Oil supply and prices figured prominently in the Club of Rome’s deliberations, given the world was preoccupied with oil price hikes at the time (1972-74). Yet despite concerns that we may be approaching ‘peak oil’, after which oil production would decline, there is no indication of that happening yet. Oil prices have fluctuated widely over the years, but increases in the price of oil have led to more fuel efficient cars, and recently, to the growth in electrical vehicles and the exploitation of shale oils. We do not appear to be running out of oil any time soon.
There are, of course, other resources of which we may run short, such as lithium for batteries. However, shortages of resources usually leads to more exploration and finding more reserves, and new technologies can, as in the case of oil, lead to more efficient usage or substitutes.
In short, shortages of resources may not be as critical as the Club of Rome predicted.
This is one area where the Club of Rome may have got it right. They were particularly concerned about whether that rate of investment in capital assets exceeded the rate of depreciation. If so, the economy would continue to grow; if not, it would decline.
Although economies are still growing, the Club of Rome did make one accurate prediction. It predicted financial crises in the earlier part of this century. We have already had one, the Global Financial Crisis (GFC) of 2008-09, and the world’s financial systems since then have looked shaky.
The demands for funds for investment by governments, businesses and individuals appears to be insatiable. But the funds available for lending are limited. To some extent, we have circumvented that problem by extension of credit. But the demands for loans in the lead up to the GFC lead to a hyper-extension of credit: credit based on credit based on credit. The whole thing was like a house of cards where it took only one ‘puff of wind’, namely the Federal Reserve increasing interest rates to counter inflation in 2008 to cause the whole pack to come tumbling down. Governments had to spend billions to prop up their financial sectors. The financial sector is unique among economic sectors because if it goes down, so do all the other sectors.

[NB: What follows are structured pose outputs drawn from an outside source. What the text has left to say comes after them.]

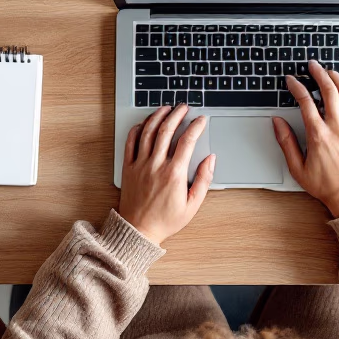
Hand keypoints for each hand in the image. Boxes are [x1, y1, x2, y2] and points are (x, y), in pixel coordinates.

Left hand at [118, 105, 214, 244]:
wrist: (138, 231)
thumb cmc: (166, 220)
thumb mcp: (192, 205)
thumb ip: (204, 180)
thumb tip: (211, 159)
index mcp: (174, 174)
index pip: (187, 141)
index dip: (196, 126)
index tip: (201, 120)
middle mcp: (156, 165)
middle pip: (167, 130)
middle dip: (177, 114)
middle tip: (184, 107)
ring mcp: (140, 164)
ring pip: (148, 132)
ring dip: (158, 116)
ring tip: (166, 108)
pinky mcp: (128, 167)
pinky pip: (130, 142)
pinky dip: (138, 128)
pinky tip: (145, 123)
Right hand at [273, 60, 338, 217]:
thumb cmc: (325, 186)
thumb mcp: (297, 168)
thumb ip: (286, 143)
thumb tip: (277, 122)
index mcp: (318, 135)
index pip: (305, 102)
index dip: (297, 87)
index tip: (291, 80)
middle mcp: (337, 128)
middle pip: (329, 91)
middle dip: (319, 74)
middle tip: (312, 65)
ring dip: (338, 79)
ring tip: (330, 72)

Will we face similar crises in future? I suspect so. One thing I learnt from the GFC is that no one, not even the large financial institutions, controls the world’s economic and financial systems: they are too large and two complex for anyone to control them.
Whether subsequent crises result in the sudden collapse of the world’s economy, or whether it deteriorates over a number of years, it will have serious consequences.

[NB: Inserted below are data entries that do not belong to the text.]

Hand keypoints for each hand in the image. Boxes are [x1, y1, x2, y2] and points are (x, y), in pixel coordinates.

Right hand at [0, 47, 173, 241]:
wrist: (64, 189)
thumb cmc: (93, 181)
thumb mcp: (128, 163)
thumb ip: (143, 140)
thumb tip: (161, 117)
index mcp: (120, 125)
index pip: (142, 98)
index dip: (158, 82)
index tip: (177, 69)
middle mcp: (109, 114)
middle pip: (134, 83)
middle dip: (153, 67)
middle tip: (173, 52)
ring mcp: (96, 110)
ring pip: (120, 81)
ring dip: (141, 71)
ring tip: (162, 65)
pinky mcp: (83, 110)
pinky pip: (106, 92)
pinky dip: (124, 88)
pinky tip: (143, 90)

The Club of Rome was correct in predicting that pollution levels would rise, although it would probably be surprised by the forms it has taken. At the time, the concern was that the amounts of particulate matter being put into the atmosphere, thereby reflecting sunlight back in to space, and perhaps triggering an ice age – a process known as ‘global dimming’.
In fact, of course, the opposite is happening. The increasing amounts of carbon dioxide and other greenhouse gases actually means that the planet is warming up – a process known as ‘global warming’.
This century will probably be unique in human history in that it may be dominated by one issue: how quickly can we reduce our greenhouse gas emission, how much will the world warm up, and what will the consequences be? This last question is perhaps the most compelling. The unpredictability of climate change may be the biggest threat to face the human race and the world’s economies.